When my grandfather came over to the United States from Galicia he didn’t stop making his own wine. He could no longer grow his own grapes, but he bought the grapes and made wine in his Newark, New Jersey home. The grapes were fermented and kept in oak barrels like he did back home. My family has kept up the tradition, but a few things have changed over the years. For one, they no longer use oak barrels, which are much harder to clean and manage.

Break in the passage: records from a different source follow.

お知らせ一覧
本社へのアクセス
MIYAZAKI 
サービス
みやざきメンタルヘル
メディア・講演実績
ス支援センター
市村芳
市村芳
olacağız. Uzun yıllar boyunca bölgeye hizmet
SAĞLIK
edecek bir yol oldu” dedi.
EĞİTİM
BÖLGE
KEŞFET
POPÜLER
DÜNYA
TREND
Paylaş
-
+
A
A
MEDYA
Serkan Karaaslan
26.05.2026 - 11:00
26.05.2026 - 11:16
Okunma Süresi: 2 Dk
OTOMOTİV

Most memories of my grandfather involve him working, either making wine, harvesting grapes, blowing billows of smoke on the beehives before collecting honey, or working with the plow in the garden of his home . He worked almost exclusively with his hands, hands that are over-sized, a little contorted, and calloused from years of labor and long hours at the port as a longshoreman. When I was younger, his hands used to intimidate me, as well as his booming voice and conservative manner. You couldn’t stand up straight enough in his presence. Over the years I learned how to assuage this intimidating display of machismo, perfecting the technique with other haughty Spanish males. All you need is a big smile, a strong voice, and a pair of long, batting eyelashes.

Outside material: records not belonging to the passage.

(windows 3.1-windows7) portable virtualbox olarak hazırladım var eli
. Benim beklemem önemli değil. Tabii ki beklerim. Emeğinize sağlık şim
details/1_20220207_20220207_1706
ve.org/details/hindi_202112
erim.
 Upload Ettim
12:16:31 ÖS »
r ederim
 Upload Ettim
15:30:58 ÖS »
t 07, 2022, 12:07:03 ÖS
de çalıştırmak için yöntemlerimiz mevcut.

It is inevitable that fruit ferments if you leave it out for too long, just like that half a bottle of apple cider that overstayed its welcome in the back of my fridge last week. When making wine the basic principles exist. You need to crush the grapes and release the sugar that helps in the fermentation. The skins of the grapes are what gives the wine its color and body, which is why you keep the skins when making red wine. For this process they mixed different types of grapes in order to give more complexity to the flavor of the wine. You should remove the stems because it can cause the wine to have a higher alcohol content and stronger flavor. I’m no expert of course, having missed many of the wine making myself, but I can say that I am quite the expert at drinking their wine. I have done so for quite some time, enjoying the fruits of their labor with many a meal.
In Spain making homemade wine is similar. Below are some pictures of our neighbor making his wine in his backyard bodega. He also ferments the grapes in these plastic containers and then he ages the wine in metal containers. He used to use oak barrels like the ones behind them.
My cousin’s husband told us a story that stuck with him when he visited Galicia for the first time. I may get a few details of the story mixed up, but the basic idea is that while exploring he was introduced to a man who washed his hands with wine instead of water. He poured wine over his hands and scrubbed as if wine were just as abundant and free flowing as running water, and in this town it might very well be.